Myerson agrees with Owens in believing that the early reduction, either closed or open, with stabilisation using Kirschner wires is a good method of treatment [13, 14]. Our observations also confirm this. In the follow-up, the biggest complaints were raised by patients treated with immobilisation without a reduction of small dislocations of the bases of one or more metatarsal bones. In accordance with Lu’s opinion, a precise, comparative X-ray evaluation should improve the patient's chances of receiving the correct treatment even if the dislocations are small [11]. All patients who received delayed treatment due to diagnostic errors were subjected to trials of dislocation reduction and the immobilisation of the injured joints. These patients, however, have worse functional results.
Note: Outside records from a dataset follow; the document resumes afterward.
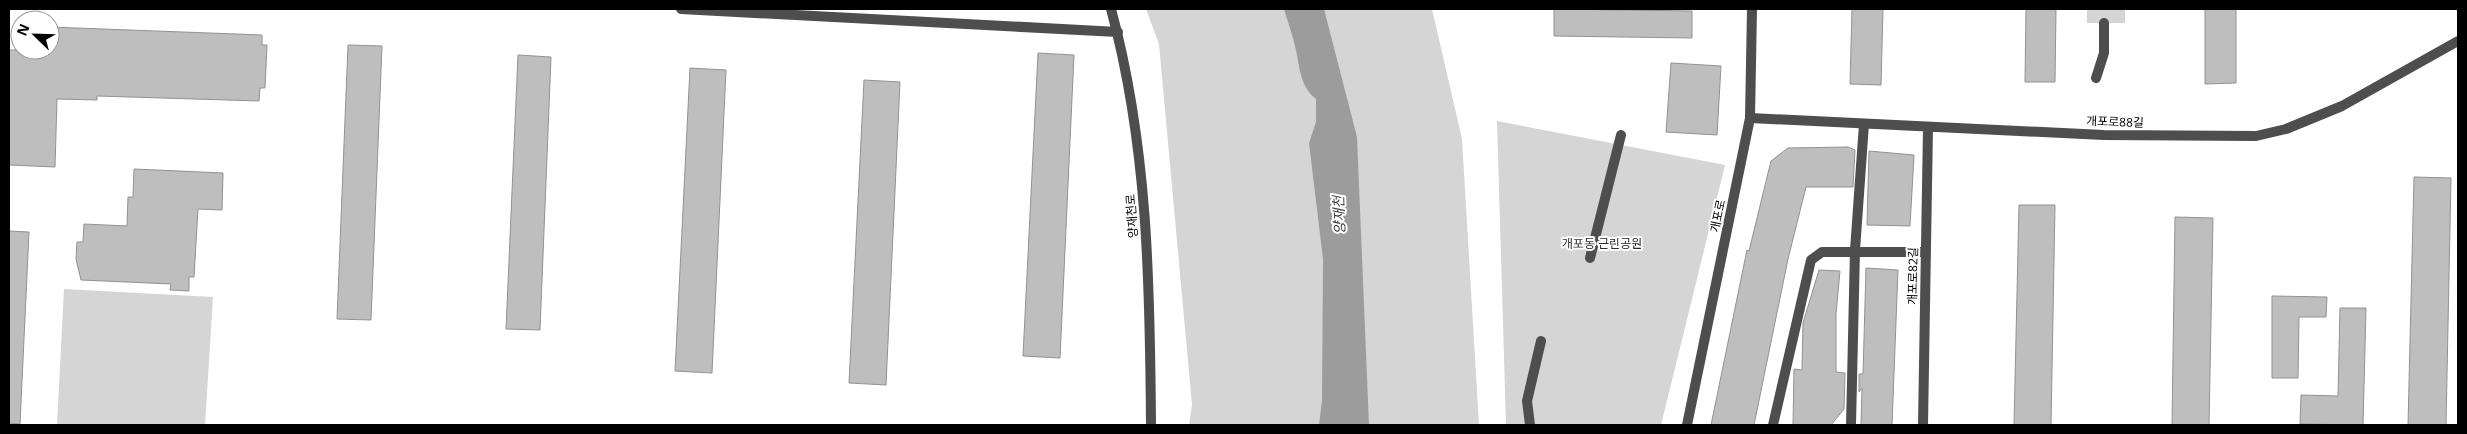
<svg xmlns="http://www.w3.org/2000/svg" width="2467" height="434" font-family="'Open Sans','Noto Sans KR',sans-serif">
<style>
.green{fill:#d5d5d5}
.water{fill:#9c9c9c}
.building{fill:#bebebe;stroke:#929292}
.lines{fill:none;stroke-linecap:round;stroke-linejoin:round}
.service{stroke:#4e4e4e;stroke-width:10}
.pedestrian{stroke:#4e4e4e;stroke-width:10}
.minor{stroke:#4e4e4e;stroke-width:10}
.tertiary{stroke:#4e4e4e;stroke-width:10}
.labels{text-anchor:middle;stroke-width:4;stroke-linejoin:round;paint-order:stroke}
.street-label{font-size:12px;fill:#000;stroke:#fff}
.park-label{font-size:12px;fill:#2c2c2c;stroke:#fff}
.water-label{font-size:14px;font-style:italic;fill:#3d3d3d;stroke:#fff}
</style>
<rect width="100%" height="100%" fill="#fff"/>
<path class="green" d="M1146 9H1432L1462 139 1479 425H1189L1192 405 1159 44Z
M2087 9H2125V23H2087Z
M1497 121 1725 165 1661 425H1506Z
M64 289 213 297 205 425H57Z"/>
<path class="water" d="M1284 9H1324L1357 137 1369 425H1319L1322 400 1323 259 1309 143 1316 122V99C1300 86 1300 69 1296 50 1293 36 1288 23 1284 9Z"/>
<path class="building" d="M1554 9 1692 11V38L1554 36Z
M1852 9H1883L1881 85 1850 84Z
M2026 9H2056L2055 82H2025Z
M2205 9H2236V83L2205 84Z
M50 27 262 35V45H267L265 88H260L259 101 97 96V100L57 99 55 167 9 165V50H50Z
M348 45 382 46 371 320 337 319Z
M1038 53 1074 55 1060 358 1023 356Z
M518 55 551 57 540 330 506 329Z
M1671 63 1721 66 1717 135 1666 132Z
M690 68 726 70 712 373 675 371Z
M864 80 900 82 886 385 849 383Z
M1848 147 1855 150 1853 187H1806L1788 259 1754 425H1711L1747 250 1749 251 1771 161 1788 148Z
M1869 151 1914 155 1910 226 1867 225Z
M134 169 223 173 222 210 198 209 194 277H189V291L170 290 171 284 81 280 76 259 77 242H83L84 224 127 226 128 197H133Z
M2414 177 2451 178 2446 425H2408Z
M2019 205H2055L2051 425H2014Z
M2175 217 2213 218 2209 425H2172Z
M9 231 29 232 20 424 9 423Z
M1866 268 1898 270 1892 425H1861L1862 388 1859 392V374H1863Z
M1819 270 1840 271 1836 314V372L1845 373 1844 409 1831 425H1793L1794 369 1802 370 1803 323Z
M2272 296 2327 297 2326 317H2299L2298 378H2272Z
M2340 308H2366L2363 425 2300 424 2301 395 2338 396Z"/>
<g class="lines">
<path class="service" d="M681 9 1118 32"/>
<path class="pedestrian" d="M2096 78 2104 53V23
M1590 258 1621 135
M1530 425 1527 401 1541 341
M1851 425 1855 250 1864 124"/>
<path class="minor" d="M1750 118 2104 135 2256 136 2286 129 2342 106 2458 41
M1773 425 1811 260 1822 252H1926
M1923 425 1928 127"/>
<path class="tertiary" d="M1111 9C1148 145 1150 285 1151 425
M1687 425 1750 118 1752 9"/>
</g>
<g class="labels">
<g class="street-label">
<text transform="translate(2115 122) rotate(2)" y="4">개포로88길</text>
<text transform="translate(1132 216) rotate(-94)" y="4">양재천로</text>
<text transform="translate(1718 216) rotate(-78)" y="4">개포로</text>
<text transform="translate(1913 276) rotate(-89)" y="4">개포로82길</text>
</g>
<g class="park-label">
<text x="1602" y="248">개포동 근린공원</text>
</g>
<g class="water-label">
<text transform="translate(1339 215) rotate(-92)" y="5">양재천</text>
</g>
</g>
<rect width="2467" height="434" fill="none" stroke="#000000" stroke-width="20"/>
<g transform="translate(35 35) rotate(293)"><circle r="24" fill="#ffffff" stroke="#999999"/>
<path d="M0-4L9 19L0 12L-9 19Z" fill="#000000"/>
<text y="-8" font-size="14" font-weight="bold" text-anchor="middle" fill="#000000">N</text>
</g>
</svg>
This observation confirms the common opinion of other authors that any delay inevitably worsens the prognosis [2, 5, 15, 19]. In these patients, arthrodesis in the anatomical positions is the treatment of choice [2, 12, 15]. Wachtl claims that full arthodesis of the Lisfranc joints is an indicator for orthopaedic footwear [20]; however, our patients did not require this.
Summary and conclusions
Each injury to the tarso-metatarsal joints requires accurate clinical and roentgen diagnosis. The suspicion of anomalies in X-ray images should suggest further radiological investigation. Closed reduction with the restoration of correct anatomical alignment and per cutaneous stabilisation are recommended treatments. Even small irregularities in X-ray images are an indication for operative intervention, dislocation correction and stabilisation using Kirschner wires.
Lisfranc joint damages, especially of the B type, require special attention and an image-comparing diagnosis.
Delays in diagnosis and/or treatment inevitably lead to poor results and the shortening and broadening of the foot.